(SOURCE PASSAGE begins)

Phantom of the Opera, Mamma Mia! and Legally Blonde may be off the menu as a strike by Broadway stagehands enters its 12th day. So how about Crime and Punishment?
Talks between striking stagehands and theater owners and producers broke down on Sunday and no new negotiations are scheduled, ensuring that some 25 productions will remain dark. In the meantime, visitors to New York have been venturing into the less familiar territory known as Off Broadway.
We have definitely seen a boost in ticket sales since the strike began, said Kelly Davis, a spokeswoman for the 59E59 theater, where a 90-minute adaptation of the Fyodor Dostoevsky novel has been playing to packed houses.
With eight exceptions -- including Young Frankenstein, the Disney musical Mary Poppins and a revival of George Bernard Shaw's Pygmalion starring Claire Danes -- most Broadway shows are shuttered.
Theaters are refunding tickets and tourists are scrambling to change plans. Some fans are turning to Off Broadway, smaller venues that are not on the Great White Way.
Same-day sales for Masked, a play about three Palestinian brothers written by Israeli playwright Ilan Hatsor, received a boost from the strike, a spokesman for the production said.
The same is true for Secret Order, a biomedical thriller about a young man who thinks he has found the cure to cancer, which opened at 59E59 on the same weekend that the strike began and played in previews to a packed house.
Secret Order executive producer Peter Tear said crowds were more diverse than usual.
Off Broadway musicals were also getting extra attention. Altar Boyz, about a Christian-themed boy band, is being offered as an alternative to better-known musicals.
The suburbs, too, are reaching out to frustrated theater fans. This week, the Westport Country Playhouse in Westport, Connecticut, an hour from New York City, announced a discount holiday package for its production of A Christmas Carol.
We want to keep theater in people's lives, Tazewell Thompson, Playhouse artistic director, told the Web site Westport Now. The Playhouse has all the production values of Broadway.
Michael Taylor, whose job it is to assist theater patrons looking for discounted tickets in Times Square, the heart of the theater district, now spends his days doling out the plot synopses of lesser-known plays and musicals.
They're all doing better because there's not much to choose from, he said. And the Off Broadway guys, they are delighted.

(SOURCE PASSAGE ends)
(STUDY MATERIAL begins)

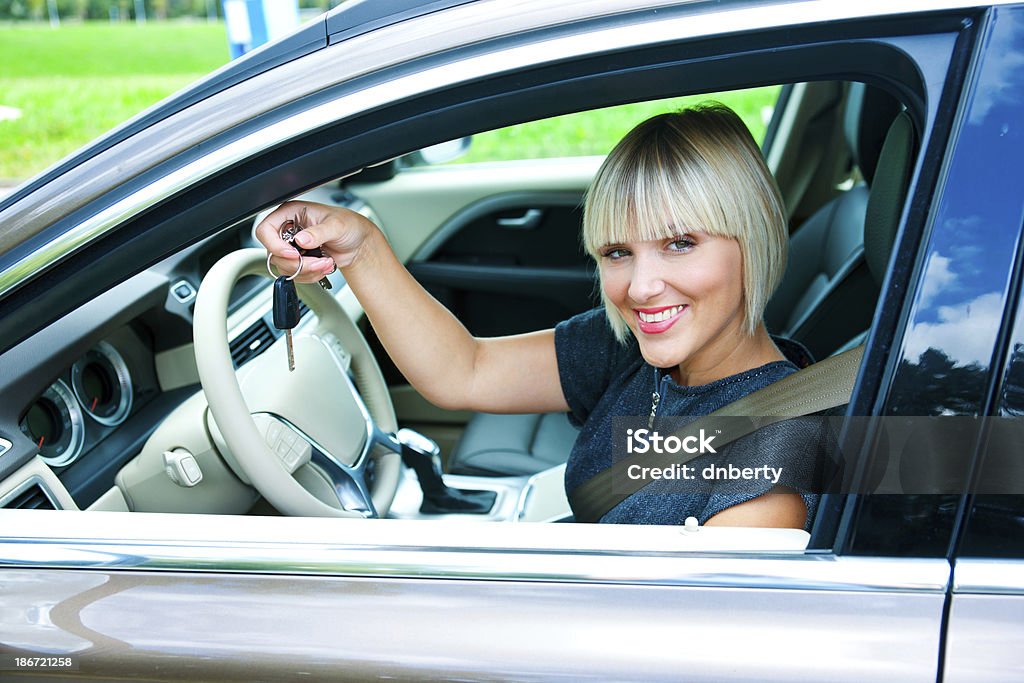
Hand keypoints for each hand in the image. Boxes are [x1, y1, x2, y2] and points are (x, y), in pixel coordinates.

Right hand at [255, 201, 376, 282]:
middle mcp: (287, 230)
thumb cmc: (348, 225)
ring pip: (284, 267)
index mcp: (291, 213)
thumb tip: (301, 240)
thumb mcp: (336, 225)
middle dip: (298, 263)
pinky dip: (310, 275)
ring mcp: (291, 247)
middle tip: (319, 261)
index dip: (274, 244)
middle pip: (274, 254)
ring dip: (307, 270)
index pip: (266, 230)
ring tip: (326, 263)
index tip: (293, 254)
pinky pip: (294, 275)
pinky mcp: (297, 261)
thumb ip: (318, 232)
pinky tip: (324, 266)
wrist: (357, 243)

(STUDY MATERIAL ends)

PROBLEM DESCRIPTION -> In the article about the Broadway stagehands' strike, which production was the Westport Country Playhouse offering a discount holiday package for?

RESPONSE BOX -> A Christmas Carol